Health Canada, the Canadian regulatory authority, has approved a new single-size diaphragm for over-the-counter sale, giving women a nonhormonal option for contraception.
The SILCS diaphragm, developed by PATH and partners including CONRAD and research groups in multiple sites, is marketed under the name Caya® contoured diaphragm. Caya® will be launched in Canada today by the diaphragm's Canadian supplier, TriMedic Supply Network Ltd. of Toronto, at the Primary Health Today Toronto trade show. The launch represents another step toward expanding contraceptive options for women, especially nonhormonal options like diaphragms that have been limited both in Canada and worldwide in recent years.
Canada's approval follows European regulatory approval of the SILCS diaphragm last year, which opened the way for its commercial debut.
In 2010, PATH licensed the single-sized diaphragm design to Kessel medintim GmbH (Kessel) for manufacturing and marketing. Kessel is a privately held German company that manufactures and distributes sexual and reproductive health products. After gaining regulatory approval, Kessel began marketing the Caya® diaphragm in April 2013, and to date it has reached 14 European countries via family planning providers, pharmacies, and online shops. Additional approvals and product launches are planned for 2014.
Expanding sale of this new barrier contraceptive to Canada will continue to raise awareness and help inform future introduction in low-resource settings where diaphragms have not been available in recent decades.
A recent analysis of the unmet need for family planning in developing countries suggests that many women want access to a method that has few side effects, can be used when the woman needs it, and is safe and effective.

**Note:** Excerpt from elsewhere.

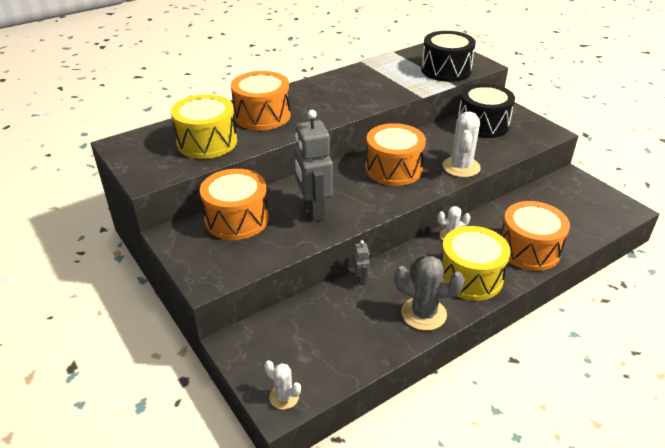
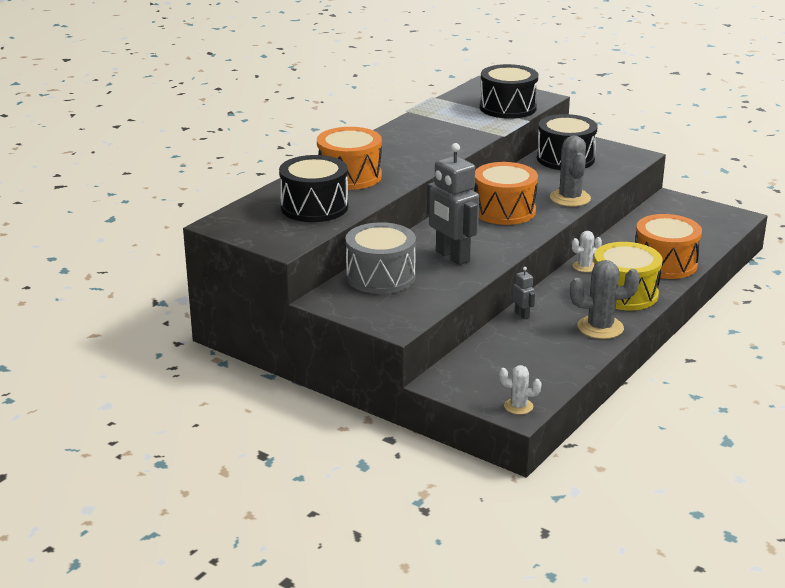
camera: 20 degrees left, 10 degrees down
yellow drum [171,94,237,159] -> black drum [279,155,348,222]
orange drum [200,169,269,240] -> grey drum [345,222,416,294]
white cactus [443,112,481,177] -> grey cactus [550,136,591,207]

The SILCS diaphragm addresses these needs for many women.
While Kessel and its distribution partners are focused on early introduction in developed countries, PATH has worked with research partners in Uganda, India, and South Africa to assess opportunities and challenges for introducing the diaphragm in low-resource settings over the next few years. Kessel is planning for additional market registrations and a regulatory submission to the US Food and Drug Administration for clearance to market the diaphragm in the United States is currently under review.
The SILCS diaphragm was designed through a unique collaboration between PATH; CONRAD, a reproductive health product development organization operated through the Eastern Virginia Medical School in Norfolk, Virginia; the US Agency for International Development; and partners in multiple countries. It was developed through a user-centered development process to address issues that have limited access to traditional diaphragms.